It was a time worth spent today at the Nikon Power Your Clicks workshop hearing India’s ace photographer Mr. Raghu Rai speak and the Nikon India team giving us a few tips on various aspects of photography. Nikon School regularly offers these workshops for amateur photographers but today’s was rather special for the presence of Mr. Rai.
Mr. Rai was here to speak about the nuances of art photography. He took us through a slideshow of his extensive work on the Bangladeshi refugees during the 1971 war and gave us insight to each photo, including sharing with us invaluable information like what lens he used to what his state of mind was while clicking each photo, what was the story behind.
Every word that a stalwart speaks are like precious gems, here’s are a few that I collected from Mr. Raghu Rai’s basket of wisdom:
- Everybody takes a pretty picture, but there’s is often no creativity in taking a pretty picture. Unless you add an element of expression, unless it tells a story
- Every small thing in a frame matters
- I have taken very few close ups, as they are easy to do, but the closeups that I have taken are in a context. Don’t just take the close up of a face with lots of wrinkles without a context.
- The body language carries expression, body language are very important
- Every photo don’t have to yell, feelings and emotions can be expressed quietly
- Real feel of a photo is in the print, please start printing your photos.
- You should be not be aggressive with your camera, become a part of the subject, in most of my photos you’d see nobody is looking at the camera, because they cannot see me, I’ve become their part. Be proper, mild to capture sensitive moments.
- People photography is everything to me, I love people, the human energy, even in a landscape I’d prefer people.
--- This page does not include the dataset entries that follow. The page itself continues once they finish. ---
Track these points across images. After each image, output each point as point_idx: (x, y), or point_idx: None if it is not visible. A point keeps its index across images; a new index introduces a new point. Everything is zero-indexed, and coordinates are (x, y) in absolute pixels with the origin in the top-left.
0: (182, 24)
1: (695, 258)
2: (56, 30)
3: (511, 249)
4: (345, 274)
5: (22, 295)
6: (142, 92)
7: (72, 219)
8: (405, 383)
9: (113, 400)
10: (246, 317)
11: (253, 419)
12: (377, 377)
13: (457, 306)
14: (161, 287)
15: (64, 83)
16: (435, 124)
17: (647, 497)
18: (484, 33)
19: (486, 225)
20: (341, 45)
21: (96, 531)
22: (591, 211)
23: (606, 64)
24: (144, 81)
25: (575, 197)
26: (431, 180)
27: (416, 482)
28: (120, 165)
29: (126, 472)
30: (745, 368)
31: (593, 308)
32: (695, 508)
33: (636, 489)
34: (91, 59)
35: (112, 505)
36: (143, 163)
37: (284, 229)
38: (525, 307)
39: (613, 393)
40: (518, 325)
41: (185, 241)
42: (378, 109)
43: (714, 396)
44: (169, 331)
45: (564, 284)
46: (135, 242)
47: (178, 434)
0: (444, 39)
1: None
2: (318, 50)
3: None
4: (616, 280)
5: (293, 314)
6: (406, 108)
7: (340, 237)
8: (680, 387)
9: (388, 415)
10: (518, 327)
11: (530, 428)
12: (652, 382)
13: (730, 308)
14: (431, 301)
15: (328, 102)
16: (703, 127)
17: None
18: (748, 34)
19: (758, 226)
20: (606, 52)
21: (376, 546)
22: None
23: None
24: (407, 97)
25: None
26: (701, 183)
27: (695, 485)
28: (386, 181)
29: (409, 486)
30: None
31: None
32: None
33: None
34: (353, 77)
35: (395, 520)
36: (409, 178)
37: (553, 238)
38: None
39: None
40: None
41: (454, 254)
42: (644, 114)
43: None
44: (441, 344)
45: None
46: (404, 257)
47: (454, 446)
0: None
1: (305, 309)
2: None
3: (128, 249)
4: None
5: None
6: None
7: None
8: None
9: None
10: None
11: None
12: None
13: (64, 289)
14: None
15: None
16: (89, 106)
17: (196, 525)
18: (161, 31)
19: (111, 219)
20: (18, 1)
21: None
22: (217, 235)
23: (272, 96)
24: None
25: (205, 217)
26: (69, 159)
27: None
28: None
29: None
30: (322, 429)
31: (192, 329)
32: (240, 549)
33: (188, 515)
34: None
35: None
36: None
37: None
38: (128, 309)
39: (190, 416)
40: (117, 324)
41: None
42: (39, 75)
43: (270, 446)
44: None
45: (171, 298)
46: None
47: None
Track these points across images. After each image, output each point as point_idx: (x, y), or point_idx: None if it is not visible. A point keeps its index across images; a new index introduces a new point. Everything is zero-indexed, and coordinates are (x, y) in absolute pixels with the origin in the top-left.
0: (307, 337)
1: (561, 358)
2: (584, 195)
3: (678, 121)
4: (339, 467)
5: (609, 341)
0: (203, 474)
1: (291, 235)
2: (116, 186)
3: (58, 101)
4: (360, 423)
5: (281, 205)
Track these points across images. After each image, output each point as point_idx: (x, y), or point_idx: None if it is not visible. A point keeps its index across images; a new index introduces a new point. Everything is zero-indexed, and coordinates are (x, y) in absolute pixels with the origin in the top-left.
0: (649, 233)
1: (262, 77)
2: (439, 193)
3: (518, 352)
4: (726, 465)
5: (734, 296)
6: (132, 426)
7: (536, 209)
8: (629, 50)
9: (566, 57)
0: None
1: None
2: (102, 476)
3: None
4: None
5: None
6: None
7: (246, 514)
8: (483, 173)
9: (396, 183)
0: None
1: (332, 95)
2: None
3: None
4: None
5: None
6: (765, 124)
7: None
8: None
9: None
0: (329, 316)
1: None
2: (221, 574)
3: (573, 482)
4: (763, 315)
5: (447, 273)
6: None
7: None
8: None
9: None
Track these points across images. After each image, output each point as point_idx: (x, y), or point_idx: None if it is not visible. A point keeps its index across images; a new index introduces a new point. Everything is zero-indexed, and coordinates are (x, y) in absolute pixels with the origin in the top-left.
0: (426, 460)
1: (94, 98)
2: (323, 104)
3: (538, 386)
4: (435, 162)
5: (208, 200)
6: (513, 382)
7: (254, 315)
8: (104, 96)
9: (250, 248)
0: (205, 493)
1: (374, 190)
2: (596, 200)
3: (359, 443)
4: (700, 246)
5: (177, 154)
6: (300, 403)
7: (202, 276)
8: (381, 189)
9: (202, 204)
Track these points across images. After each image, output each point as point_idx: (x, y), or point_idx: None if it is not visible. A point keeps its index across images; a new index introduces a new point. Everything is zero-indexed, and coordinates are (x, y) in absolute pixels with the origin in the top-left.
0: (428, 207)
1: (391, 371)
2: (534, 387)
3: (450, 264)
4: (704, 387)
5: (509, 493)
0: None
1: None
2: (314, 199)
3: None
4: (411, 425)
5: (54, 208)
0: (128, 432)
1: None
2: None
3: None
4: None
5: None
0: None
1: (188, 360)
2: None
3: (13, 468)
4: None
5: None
- Fine art photography that I see is all rubbish, there’s no such thing as fine art photography
I couldn’t help clenching my eyebrows a little bit with disappointment on the last statement. I don’t think fine art photography should be labelled as rubbish, I think photography is an art, and art often has no definition. Nobody can judge what is a legitimate art and what is not.
The second session of the workshop was about technical aspects of advanced DSLR photography for which the Nikon India technical team was with us to guide us and help us learn HDR, time lapse and creative lighting. However, there was a bit of predictable disruption with workshop schedule and so the session had to be wrapped up in a hurry. Even then, I managed to gather some very relevant points about DSLR photography:
- The fundamental differences between shooting in RAW file format rather than JPEG and how it is a big myth that shooting in RAW is for the professionals and JPEG is for begginers. In fact it is quite the opposite, because when you shoot in RAW you leave yourself iwtih the scope of doing a whole lot with the photograph as ‘post processing’ in terms of correcting it or making it better than ‘as shot.’ If you are a professional you probably already know the best settings while taking your shot and so you won’t need so much of post processing and as such, a JPEG file would appear perfect.
- Creative lighting techniques were taught using the Nikon speed light flash and I thought the fact that it has a 360 revolving head is just awesome. The team also introduced the Capture NX software for photo editing.
The time constraint in the technical session left a few participants disappointed. But overall I thought it was a day well spent. The sessions were followed by lunch which happened at as late as 4 pm. Participants were handed a goody bag with Nikon booklets and a Nikon School cap.